# Your task
Repeat word for word the portion of the cycling blog post below that lies between "The downside to" and "all jacked up.", inclusive.

# Document passage
• • • • • • •
Category Archives: Updates

Varn Park ride finalized!

My 100-mile (166-km) ride from The Villages to Varn Park finally has a date!

November 17, I’ll be setting off at 0700 (or so) with my wife, dog and parents in tow! My wife will most likely be the one posting my updates to the blog for anyone who’s interested in following that day.

I’ll be posting some random topics about this century ride in the coming weeks to hopefully be a guide for those people who want to try this for the first time – heck even some seasoned cyclists may find something of value!

Where the heck have I been?

I wish I could say that I have been off doing amazing things on or off the bike. To tell you the truth, the last couple of weeks have been lackluster to say the least.

It all started with my bike being less than perfect (mostly the rear wheel), but then my attempt to fix all the other problems obviously didn’t help. The bike shop I brought it to did do an amazing job fixing it up and my first ride on it was just wonderful. It honestly felt like a new bike.

The downside to this, I found a fault in my rear wheel that ride. Perhaps its my weight, requiring me to true it all the time, but one of my spoke popped all its tension out when I got out of my saddle for a climb. I shortened that ride because of this, only to find that the nipple/spoke or the rim is stripped. So now my wheel is all jacked up.
• • • • • • •
# Dataset

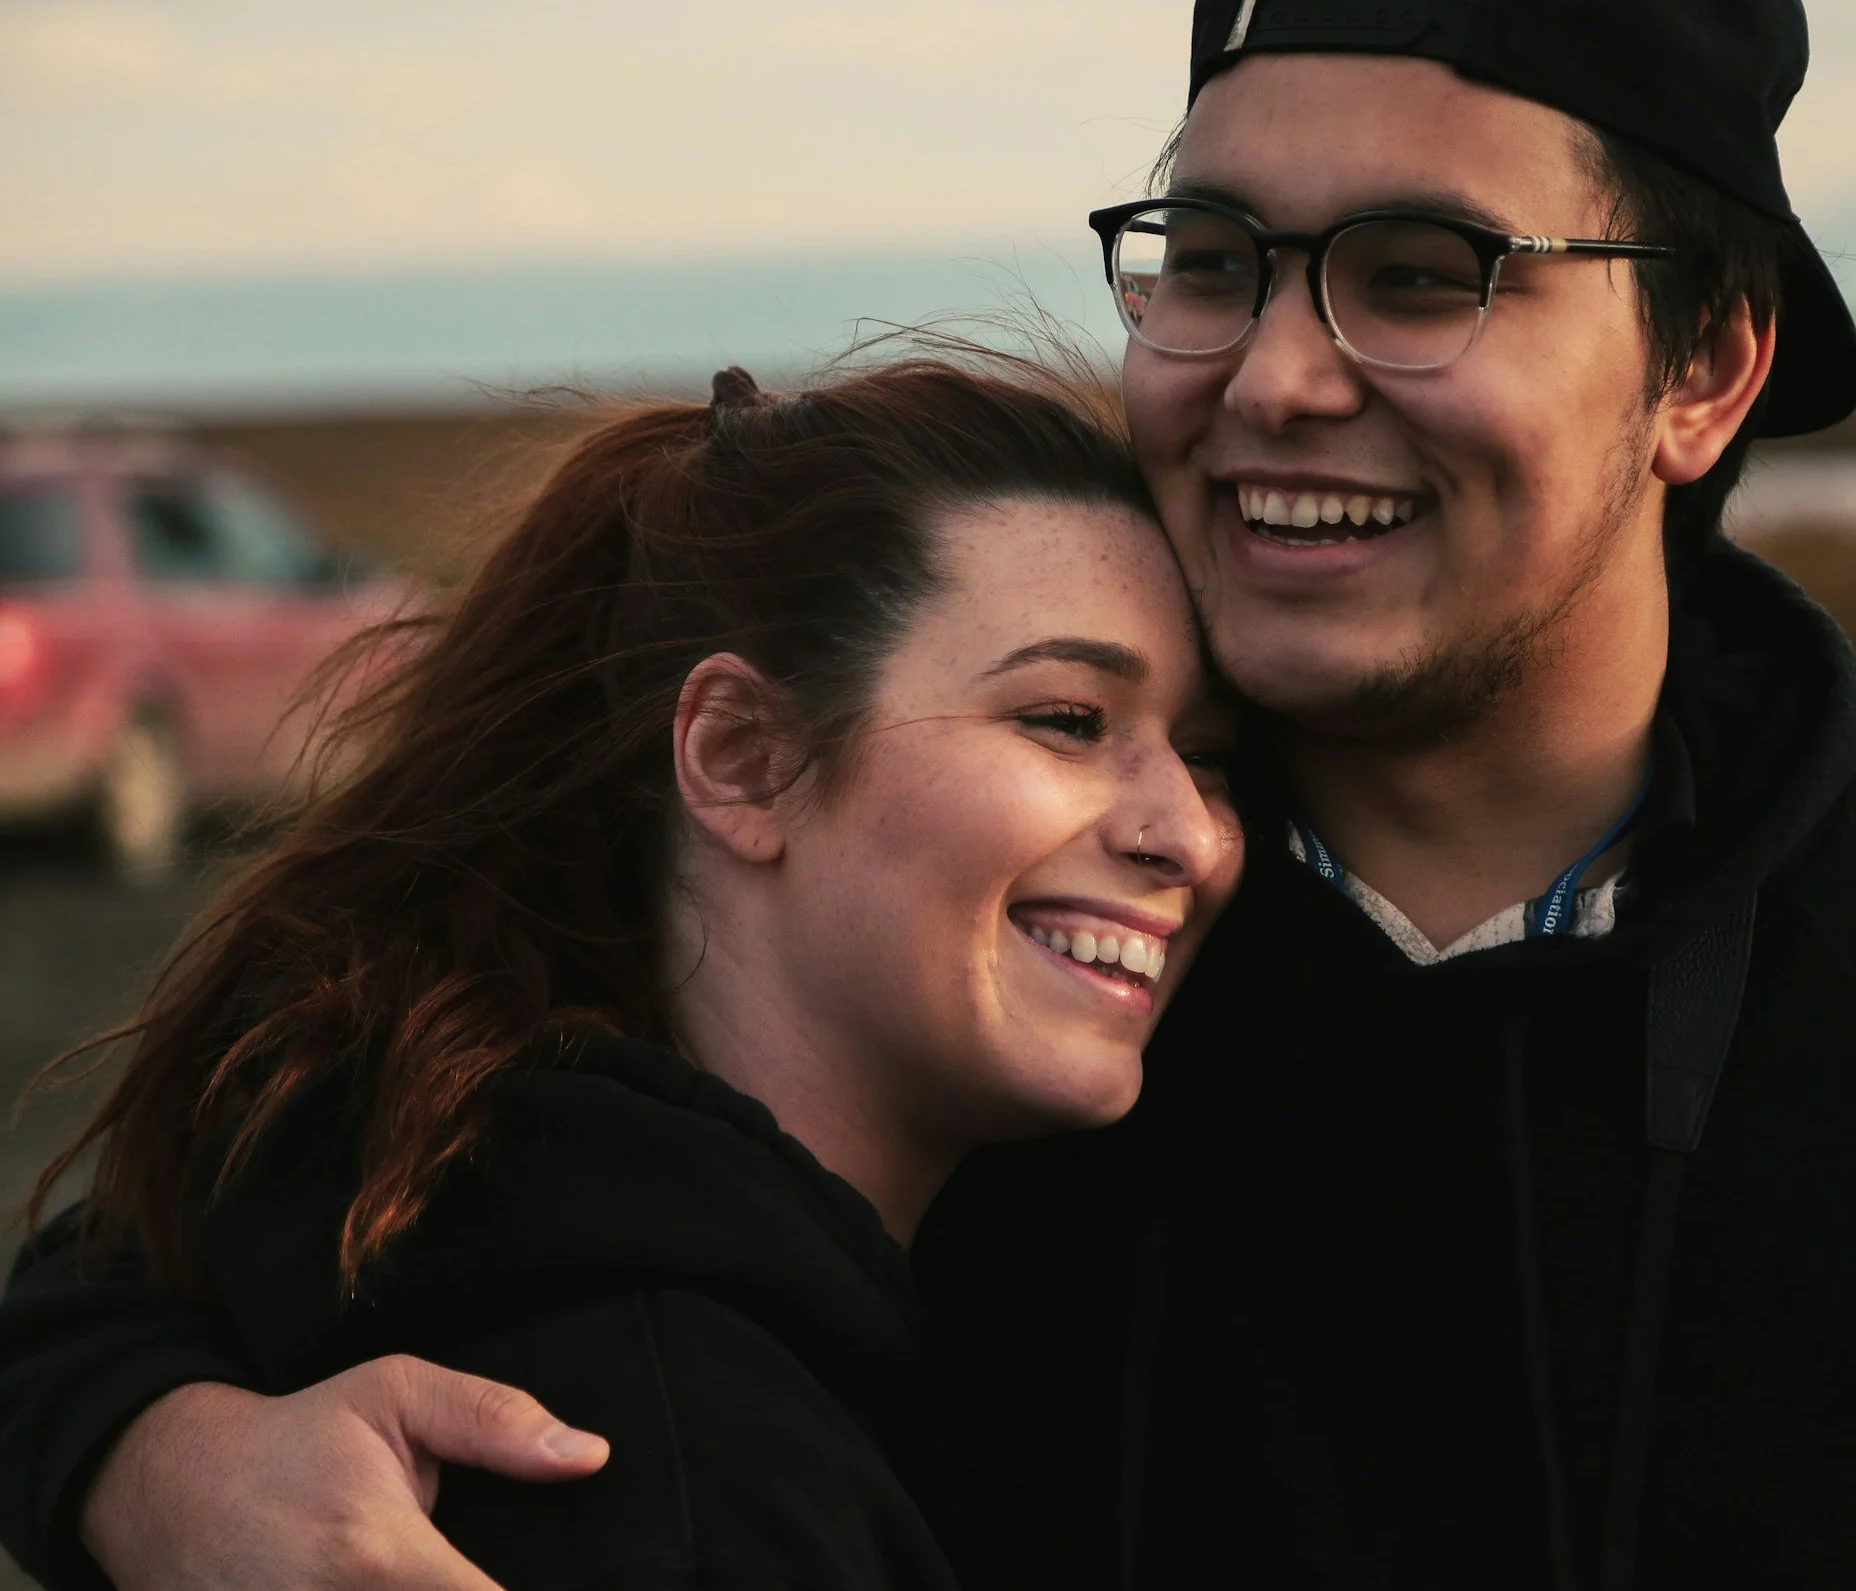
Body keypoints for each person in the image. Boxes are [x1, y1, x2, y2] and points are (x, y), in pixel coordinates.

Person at [9, 0, 1856, 1587]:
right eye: (1213, 259)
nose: (1279, 367)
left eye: (1425, 274)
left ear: (1706, 368)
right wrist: (150, 1455)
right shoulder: (995, 963)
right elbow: (266, 1189)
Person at [0, 357, 1243, 1590]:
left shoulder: (431, 1173)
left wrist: (123, 1436)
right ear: (743, 756)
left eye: (1209, 755)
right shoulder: (657, 1466)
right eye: (1068, 719)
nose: (1184, 831)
• • • • • • •
# Solution to this exercise
The downside to this, I found a fault in my rear wheel that ride. Perhaps its my weight, requiring me to true it all the time, but one of my spoke popped all its tension out when I got out of my saddle for a climb. I shortened that ride because of this, only to find that the nipple/spoke or the rim is stripped. So now my wheel is all jacked up.